There will be a standing-room-only audience tonight in the Kennedy Center Concert Hall. That happens every year when the biggest and most enthusiastic chorus in Washington (always a hotbed of choral singing) gets together to sing Handel's "Messiah," demands an encore of the "Hallelujah" chorus and gives itself a standing ovation.

The audience loves the chorus every year at the Kennedy Center's "Messiah" sing-along. That's because the audience is the chorus.

If you search around, it is possible to find as many as half a dozen "Messiah" sing-alongs in the Washington area around Christmas time -- and there are probably some eager singers who go to all of them. But the big one is tonight's performance at the Kennedy Center. The tickets have been sold out since a few hours after they became available. Strictly speaking, they were given out, because they are free -- unlike tickets for "Messiah" sing-alongs in the major concert halls of such cities as Chicago, Cleveland, Pittsburgh and New York, where tickets for a similar event last year at Avery Fisher Hall ran from $12 to $50.

People begin to line up at the Kennedy Center about 5 a.m. on ticket day, bringing blankets, lunches and decks of cards like rock fans lining up outside a stadium. But there usually are 700 to 800 no-shows on sing-along night by the time the tickets expire, at 15 minutes before the performance begins, so it may be worthwhile to arrive and wait in the foyer, with a score, in hopes of grabbing an unclaimed seat at the last minute.

There will be a regular chorus on the Concert Hall stage -- the Paul Hill Chorale, whose music director will be the master of ceremonies and one of the evening's conductors. Apparently, the "Messiah" sing-along at the Kennedy Center is such a strenuous job that several conductors are needed -- or perhaps there is so much glory in the occasion that it has to be shared.

Whatever the reason, Hill will be relieved from time to time by several associate conductors. Two of them rank among the nation's leading choral directors: Tamara Brooks, music director of the Mendelssohn Club of Philadelphia, and Edward Polochick, director of choral activities for the Baltimore Symphony and the Peabody Conservatory.

The third will be Martin Feinstein, general director of the Washington Opera, who has conducted the "Hallelujah" Chorus regularly since the sing-alongs began at the Kennedy Center -- and who might become violent if the assignment were taken away from him. There are some who claim he gets violent anyway.

"Martin conducts the fastest 'Hallelujah' Chorus I have ever experienced," says one veteran Washington choral singer, "and everybody goes crazy about it." The audience always demands an encore, and emcee Hill usually allows it if there is no danger of running into overtime pay for the free-lance orchestra.
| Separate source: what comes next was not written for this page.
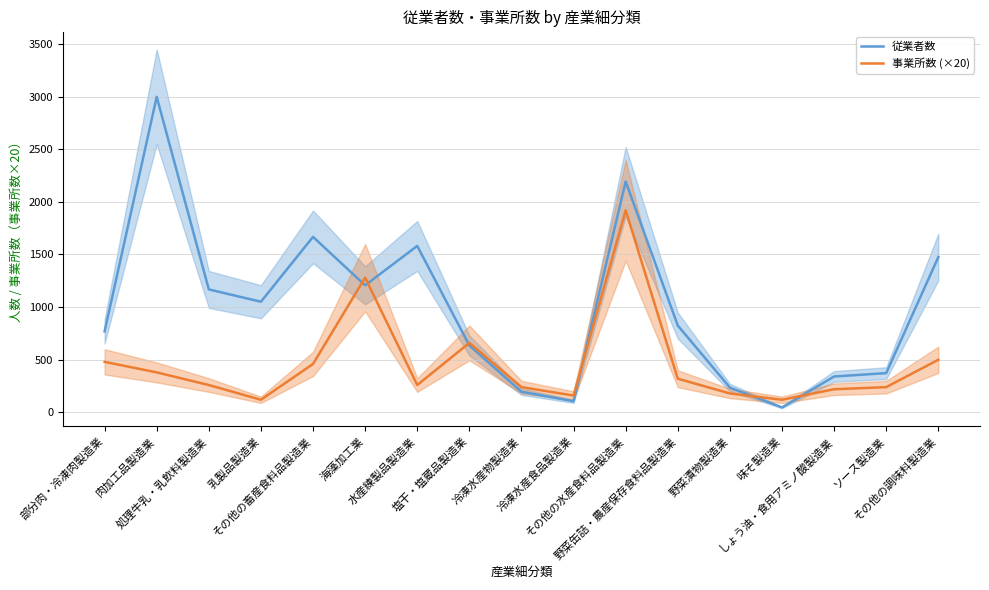

Where do 従業者数 and 事業所数 (×20) first cross each other?

その他の畜産食料品製造業 and 海藻加工業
Maybe the looming threat of overtime explains Feinstein's tempos.

"Messiah" has had a special place in the hearts of audiences and singers alike for more than two centuries. You can hear it when the whole audience is singing "For unto us a child is born" or "All we like sheep have gone astray." And you can see it at concerts where the audience comes just to listen.
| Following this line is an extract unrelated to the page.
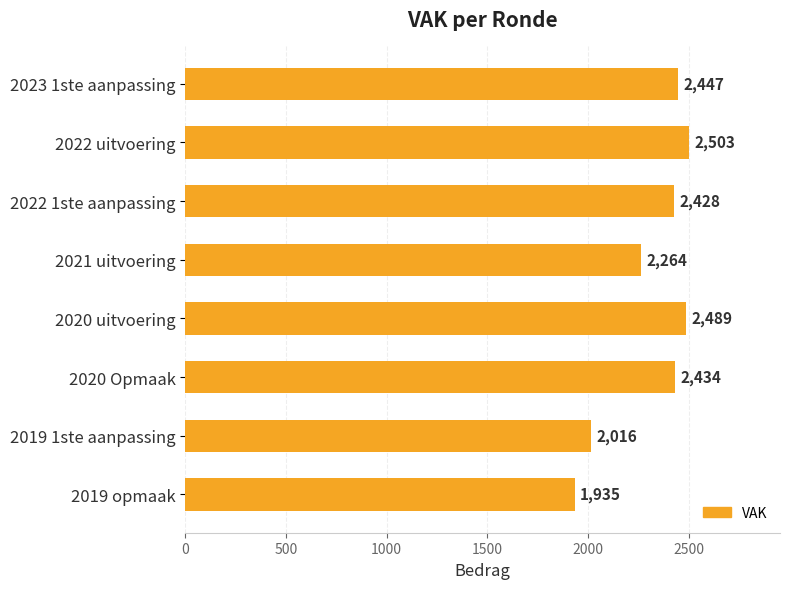

What is the label of the 8th bar from the bottom?

2023 1ste aanpassing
You can even see it during intermissions. Those at the National Symphony's recent series of "Messiah" performances differed subtly from most intermissions at the Kennedy Center. Out in the foyer, as always, were the little vendors' stands operated by volunteers from the Friends of the Kennedy Center. To raise money for special, free programs, these volunteers will sell patrons everything from chocolate mints to T-shirts. Librettos and opera glasses are hot items at opera intermissions -- and occasionally records are sold when a popular soloist or group is on stage inside.

But the fastest-selling item at "Messiah" intermissions is none of the above -- it is the music itself, a piano-vocal score of Handel's dearly beloved oratorio.

This makes "Messiah" different from all the other music that is performed in Washington. Nobody goes browsing at intermission for the sheet music of Verdi's "Requiem" or Carl Orff's "Carmina Burana" when these popular works are being performed in the Concert Hall. And nobody -- or at least almost nobody -- reads along with the music at most performances. Occasionally you may see a young tenor following a world-class model such as Peter Schreier in a Schubert Lieder recital and jotting down notes on his own copy of the music. Or a conscientious music critic trying to juggle score and notebook while he checks to see if anything has been cut from a lengthy masterpiece -- particularly an unfamiliar masterpiece such as Schoenberg's "Moses und Aron."

At a "Messiah" performance, the audience is often liberally sprinkled with score-readers, and the management is likely to get complaints if the lights are turned down so low that reading is difficult. What we have here is unique in our concert life. It means, in part, that some members of the audience want to get as close to the music as possible, using their eyes as well as their ears to take it all in. But mostly the readers are closet choristers who use the performance as a sort of silent rehearsal for their own big moment in a "Messiah" sing-along.